The latest unemployment figures give a reason to consider that the recovery of the American economy is still a long way off. With reported joblessness at 9.1 percent, and actual joblessness quite higher due to the reported rate measuring only those collecting benefits, it is plain to see that whatever we are doing is not working.

That said, it is incumbent upon me to admit to being like the average American when it comes to economic issues. I can balance a checkbook, but I know little about what makes our economic engine run. This is precisely the problem when citizens like you and me try to decipher what the talking heads in media and the politicians in Washington, D.C., are telling us about the economic forecast.
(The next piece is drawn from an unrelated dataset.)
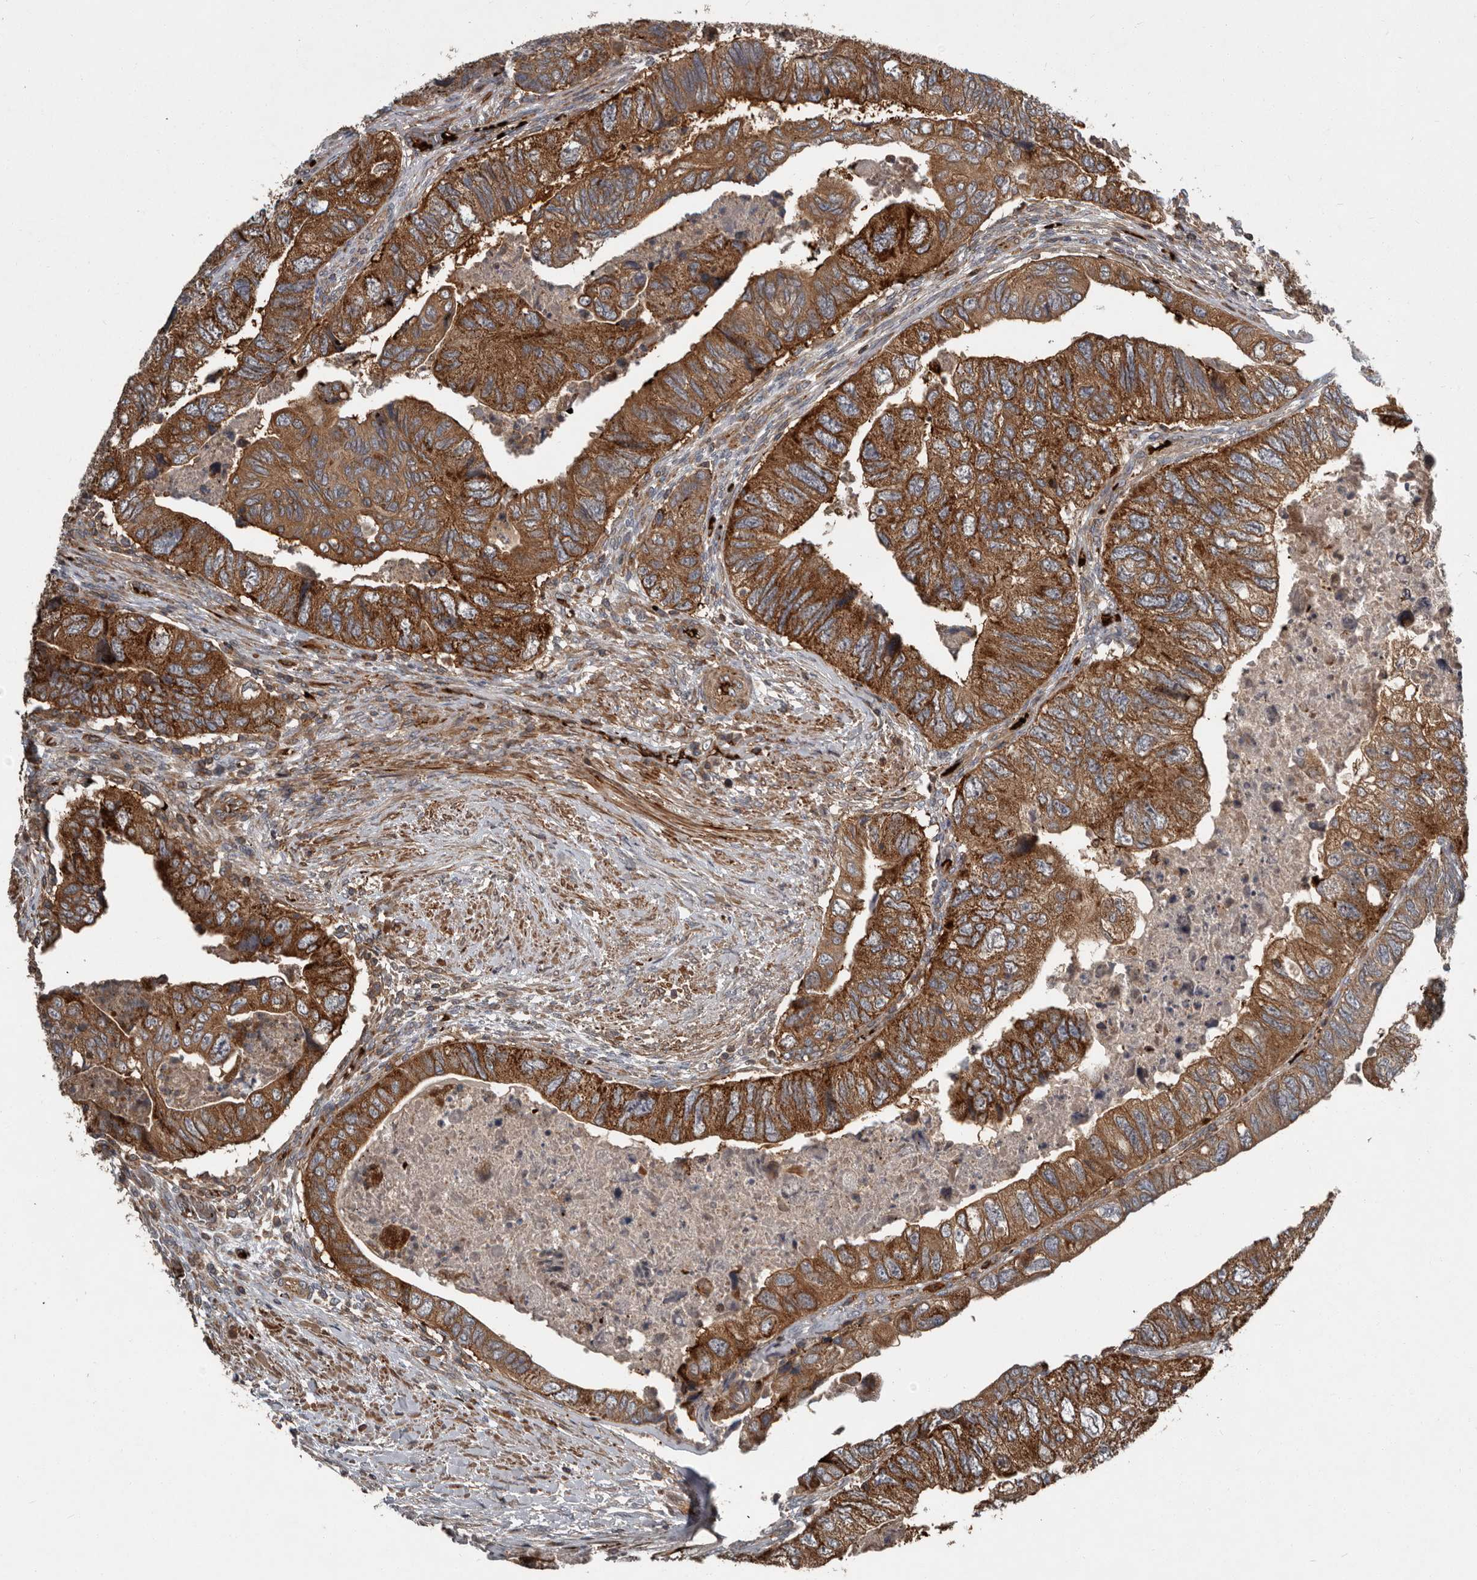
{"staining": {"intensity": "strong", "quantity": ">75%", "location": "cytoplasmic/membranous"}, "tissue": "colorectal cancer", "cell_type": "Tumor cells", "image_type": "cancer", "snomed": [{"axis": "morphology", "description": "Adenocarcinoma, NOS"}, {"axis": "topography", "description": "Rectum"}], "caption": "Immunohistochemical staining of human colorectal cancer shows high levels of strong cytoplasmic/membranous positivity in approximately >75% of tumor cells. (DAB = brown stain, brightfield microscopy at high magnification).", "gene": "FBXO31", "patient": {"sex": "male", "age": 63}}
They can all prognosticate, but they cannot run away from the facts.

The main fact is that there are able-bodied people who simply want to work and support their families. They do not want something for nothing, they do not feel entitled to anything other than an opportunity to achieve the promise of citizenship in this great country. They want to pursue the American Dream.

Unfortunately, the current state of affairs has this “dream” looking more nightmarish every day. People are still losing homes at an alarming rate, while government entities play games like reassessing the value of your home to increase property taxes in reaction to property tax caps. Herein lies perhaps the crux of the problem. Is government hurting or helping the economic recovery?
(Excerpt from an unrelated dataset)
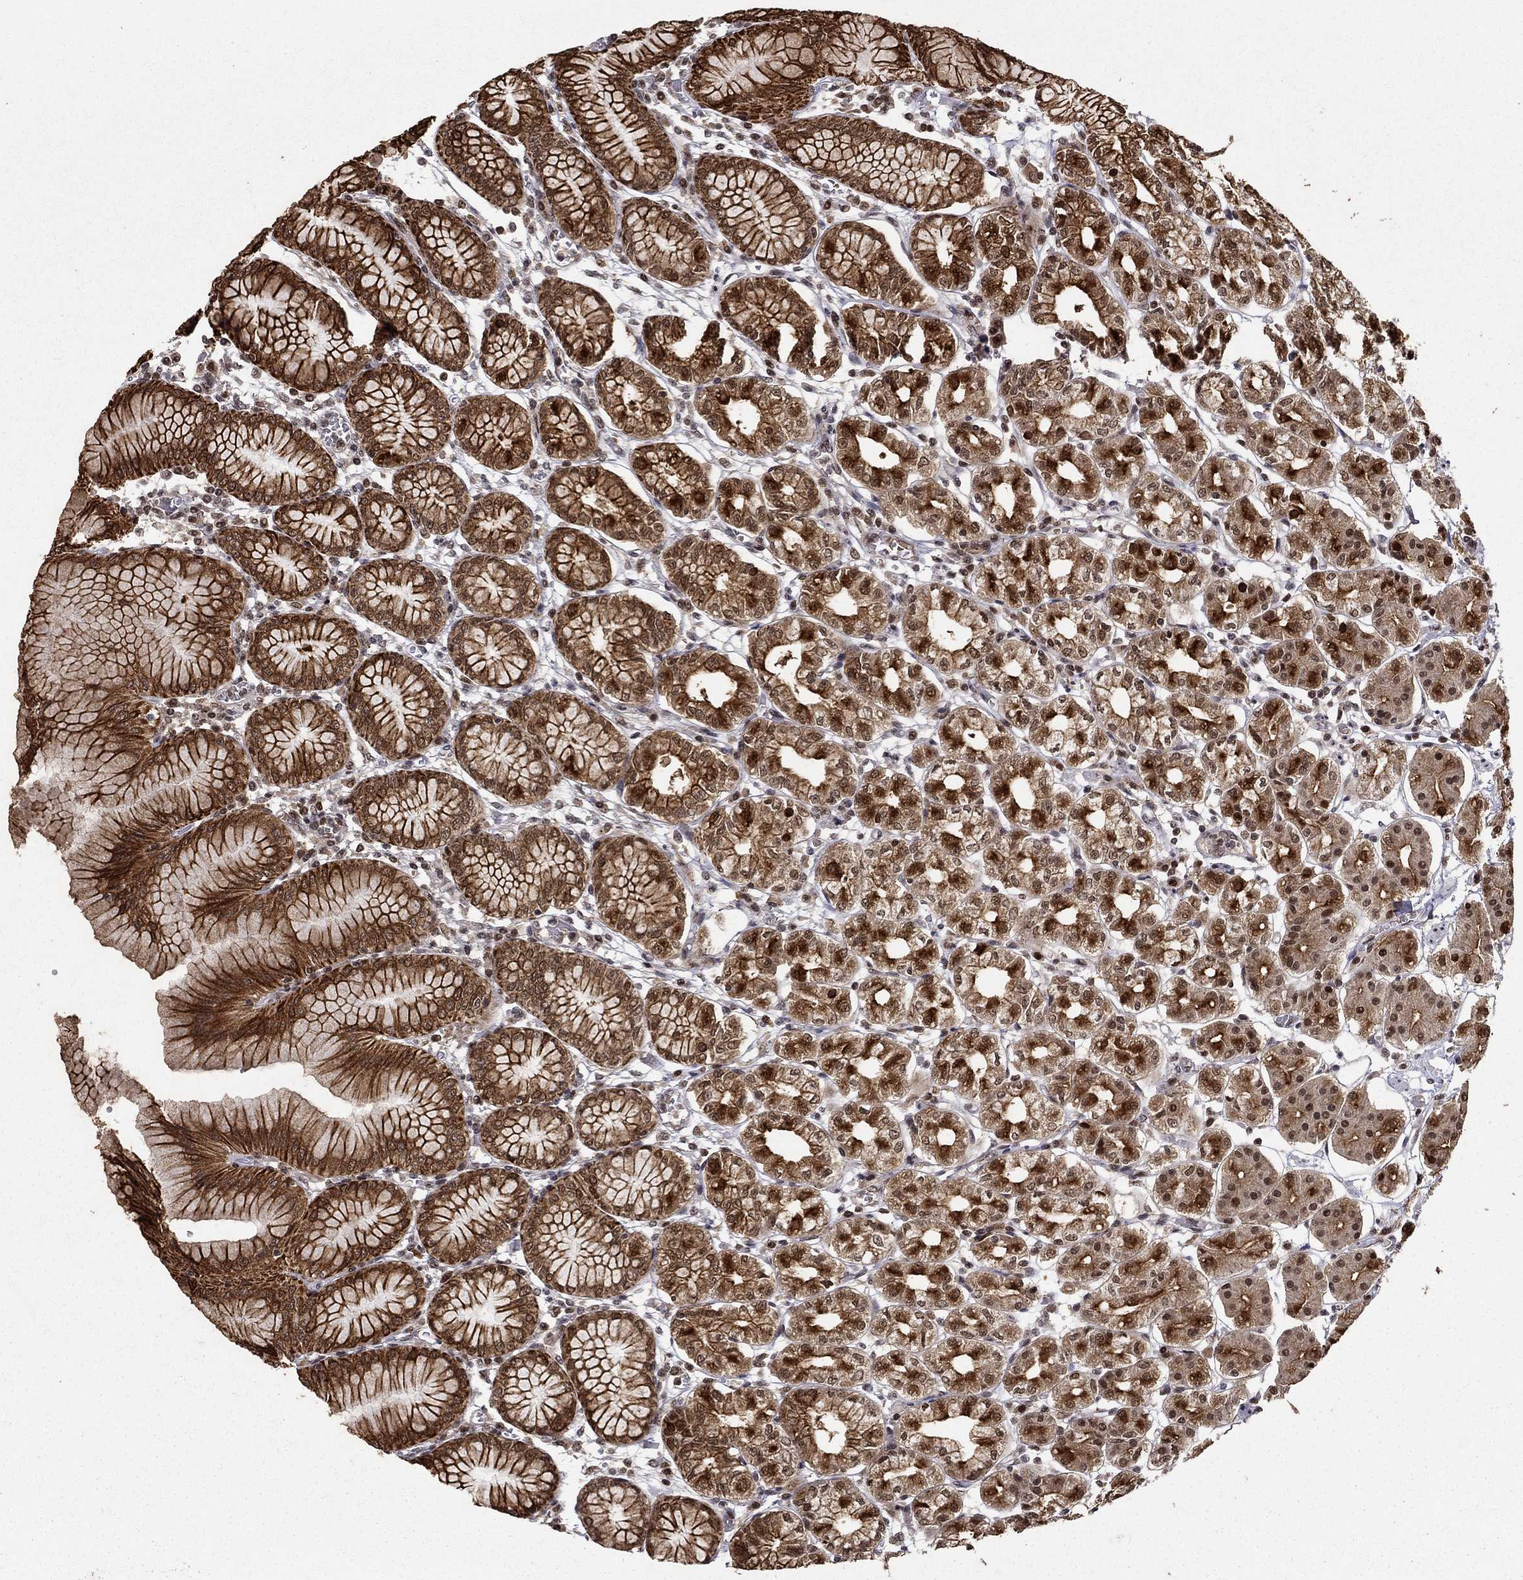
{"staining": {"intensity": "strong", "quantity": ">75%", "location": "cytoplasmic/membranous"}, "tissue": "stomach", "cell_type": "Glandular cells", "image_type": "normal", "snomed": [{"axis": "morphology", "description": "Normal tissue, NOS"}, {"axis": "topography", "description": "Skeletal muscle"}, {"axis": "topography", "description": "Stomach"}], "caption": "About >75% of glandular cells in unremarkable human stomach display strong cytoplasmic/membranous protein staining as visualized by brown immunohistochemical staining.", "gene": "CDCA7L", "patient": {"sex": "female", "age": 57}}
As stated, I am not an economist but I can read reasonably well and understand word meanings on a consistent basis. This simply means that with some research, I was able to decipher certain messages sent to us by our politicians regarding economic matters.

After careful research and a bit of old-fashioned common sense, it seems that our leaders consistently hoodwink “we the people” as it relates to job creation. Most elected officials of both parties say that if we vote for them, their number one focus will be job-creation and economic revitalization. They say things like, “if you vote for me, I will see to it that my administration creates jobs.”

As promising as this sounds to people out of work, or underemployed, it is patently false as a premise. Government in and of itself does not create jobs, not even the jobs of those in government. The reason is that because government makes no product that it sells for profit, every dollar spent comes from the private sector — that is the tax dollars of people like you and me. That’s right, even when they print more money, what they are saying is that the resulting inflation will be the burden of the citizen.

Every public sector job, including teachers, police, fire and especially politicians is paid for by the dollars earned in the private sector. It is because you go to work and pay your taxes, these people have jobs. As thankless as their jobs may be, public sector workers owe taxpayers as well as we owe them. It is not a one-sided relationship.

Consequently, it is in the politicians’ best interest to make us think that they have jobs galore, just waiting for creation. There is no elected official that can create a job as an elected official. All government can do is set the atmosphere so that it is conducive to private sector growth. Indeed, it is true that many of the corporations we dread are directly responsible for job creation.

This brings us to what seems to be the abject failure of the government spending spree called the “stimulus.” The promise was that nearly $1 trillion of new spending by our government would get us out of the economic downturn. Accordingly, unemployment is over 9 percent and the housing market is still in shambles nearly three years after the influx of this money.

Of course, both sides of the political aisle will blame the other, which is ironic because when government spending is out of control, there is always enough blame to share between the two major political parties. The truth is that government cannot spend its way out of recession no more that you and I can spend our way out of debt.

This means that our political leaders must face the very real circumstance that private sector industry, like a plant in season, must have the environment in which to grow. Does anyone like a corporation that is run amok? Of course not, but we need businesses to hire people so that the millions of Americans who want work will be able to secure it. We have the highest corporate tax rate in the world. Is there any wonder why jobs go overseas?

This means that we must stop allowing politicians to bamboozle us into thinking they have jobs to spare. We must demand that our leaders get serious about negotiating long-term tax policy that allows businesses to forecast and project accurately their climate for growth. If a business knows its liabilities long-term, then it can secure expansion in the short term. In other words, expansion means hiring and hiring means jobs for people. It is time to quit playing politics with the lives of Americans. Let’s get back to work.

Raymond C. Dix Jr. is senior pastor at Berean Fellowship Church in Gary.